### Task brief:
All of the data goes into your copy exactly as written. Images do not.

(Design files in plain text)

%%

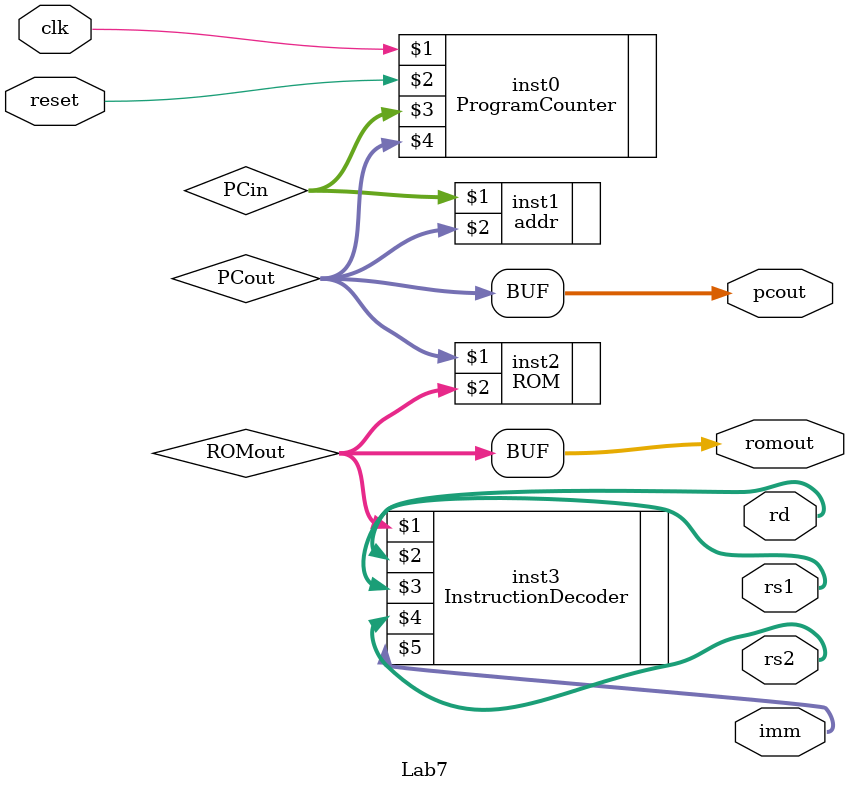
<source format=v>
module Lab7(clk, reset, rd, rs1, rs2, imm, pcout, romout);

input reset, clk;
output [4:0] rd,rs1,rs2;
output [11:0] imm; 
output [7:0] pcout;
output [31:0] romout;

wire [7:0] PCout;
wire [7:0] PCin;
wire [31:0] ROMout;

assign romout = ROMout;
assign pcout = PCout;


ProgramCounter inst0 (clk, reset, PCin, PCout); //ProgramCounter(clk, reset, PCo, PCi);

addr inst1 (PCin,PCout); //addr (PCi, PCo);

ROM inst2 (PCout, ROMout); // ROM(address, InstOut);

InstructionDecoder inst3 (ROMout, rd, rs1, rs2, imm); //InstructionDecoder(instr, rd, rs1, rs2, imm)


endmodule
</source>
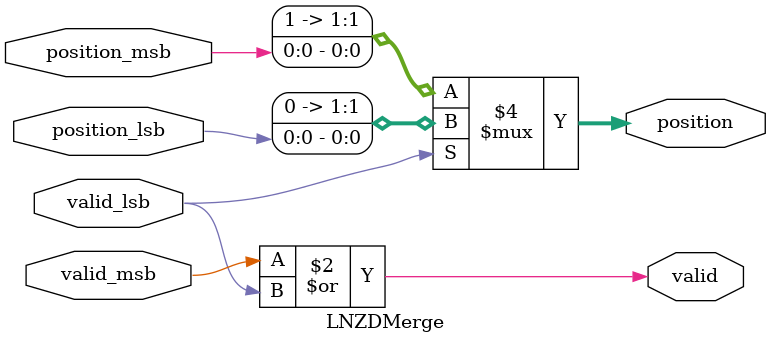
<source format=v>

module LNZDMerge #(
  parameter   BIT_WIDTH           = 1           // bit width of position
) (
  input wire  [BIT_WIDTH-1:0]     position_msb, // position of MSB
  input wire                      valid_msb,    // valid of MSB
  input wire  [BIT_WIDTH-1:0]     position_lsb, // position of LSB
  input wire                      valid_lsb,    // valid of LSB

  output reg  [BIT_WIDTH:0]       position,     // one-level up of position
  output wire                     valid         // one-level up of valid
);

always @ (*) begin
  if (valid_lsb) begin
    // there exists 1 in LSB
    position = {1'b0, position_lsb};
  end else begin
    // no 1s in LSB
    position = {1'b1, position_msb};
  end
end

// valid: assert when either valid in MSB or LSB is asserted
assign valid = valid_msb | valid_lsb;

endmodule

</source>
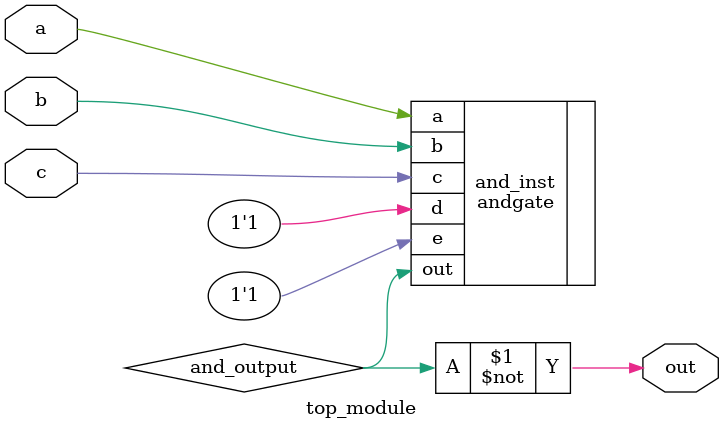
<source format=v>
module top_module (
    input wire a,
    input wire b,
    input wire c,
    output wire out
);
    wire and_output;

    // Instantiating the 5-input AND gate module
    andgate and_inst (
        .a(a),
        .b(b),
        .c(c),
        .d(1'b1), // Connect unused inputs to logic '1'
        .e(1'b1), // Connect unused inputs to logic '1'
        .out(and_output)
    );

    // Invert and_output to implement NAND logic
    assign out = ~and_output;

endmodule
</source>
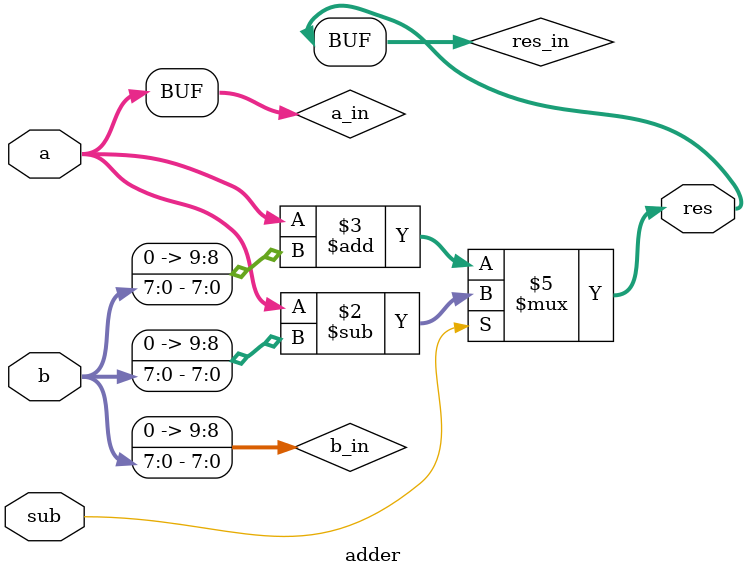
<source format=v>

module adder(
    input [9:0] a,
    input [7:0] b,
    input sub,
    output [9:0] res
    );
    reg [9:0] a_in;
    reg [9:0] b_in;
    reg [9:0] res_in;
    assign res = res_in;
    always @* begin
        a_in = a;
        b_in = {2'b0, b};
        if (sub)
            res_in = a_in - b_in;
        else 
            res_in = a_in + b_in;
    end
endmodule
</source>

%%

### Solution below:
<source format=v>
module Lab7(clk, reset, rd, rs1, rs2, imm, pcout, romout);

input reset, clk;
output [4:0] rd,rs1,rs2;
output [11:0] imm; 
output [7:0] pcout;
output [31:0] romout;

wire [7:0] PCout;
wire [7:0] PCin;
wire [31:0] ROMout;

assign romout = ROMout;
assign pcout = PCout;


ProgramCounter inst0 (clk, reset, PCin, PCout); //ProgramCounter(clk, reset, PCo, PCi);

addr inst1 (PCin,PCout); //addr (PCi, PCo);

ROM inst2 (PCout, ROMout); // ROM(address, InstOut);

InstructionDecoder inst3 (ROMout, rd, rs1, rs2, imm); //InstructionDecoder(instr, rd, rs1, rs2, imm)


endmodule
</source>
<source format=v>

module LNZDMerge #(
  parameter   BIT_WIDTH           = 1           // bit width of position
) (
  input wire  [BIT_WIDTH-1:0]     position_msb, // position of MSB
  input wire                      valid_msb,    // valid of MSB
  input wire  [BIT_WIDTH-1:0]     position_lsb, // position of LSB
  input wire                      valid_lsb,    // valid of LSB

  output reg  [BIT_WIDTH:0]       position,     // one-level up of position
  output wire                     valid         // one-level up of valid
);

always @ (*) begin
  if (valid_lsb) begin
    // there exists 1 in LSB
    position = {1'b0, position_lsb};
  end else begin
    // no 1s in LSB
    position = {1'b1, position_msb};
  end
end

// valid: assert when either valid in MSB or LSB is asserted
assign valid = valid_msb | valid_lsb;

endmodule

</source>
<source format=v>
module top_module (
    input wire a,
    input wire b,
    input wire c,
    output wire out
);
    wire and_output;

    // Instantiating the 5-input AND gate module
    andgate and_inst (
        .a(a),
        .b(b),
        .c(c),
        .d(1'b1), // Connect unused inputs to logic '1'
        .e(1'b1), // Connect unused inputs to logic '1'
        .out(and_output)
    );

    // Invert and_output to implement NAND logic
    assign out = ~and_output;

endmodule
</source>
<source format=v>

module adder(
    input [9:0] a,
    input [7:0] b,
    input sub,
    output [9:0] res
    );
    reg [9:0] a_in;
    reg [9:0] b_in;
    reg [9:0] res_in;
    assign res = res_in;
    always @* begin
        a_in = a;
        b_in = {2'b0, b};
        if (sub)
            res_in = a_in - b_in;
        else 
            res_in = a_in + b_in;
    end
endmodule
</source>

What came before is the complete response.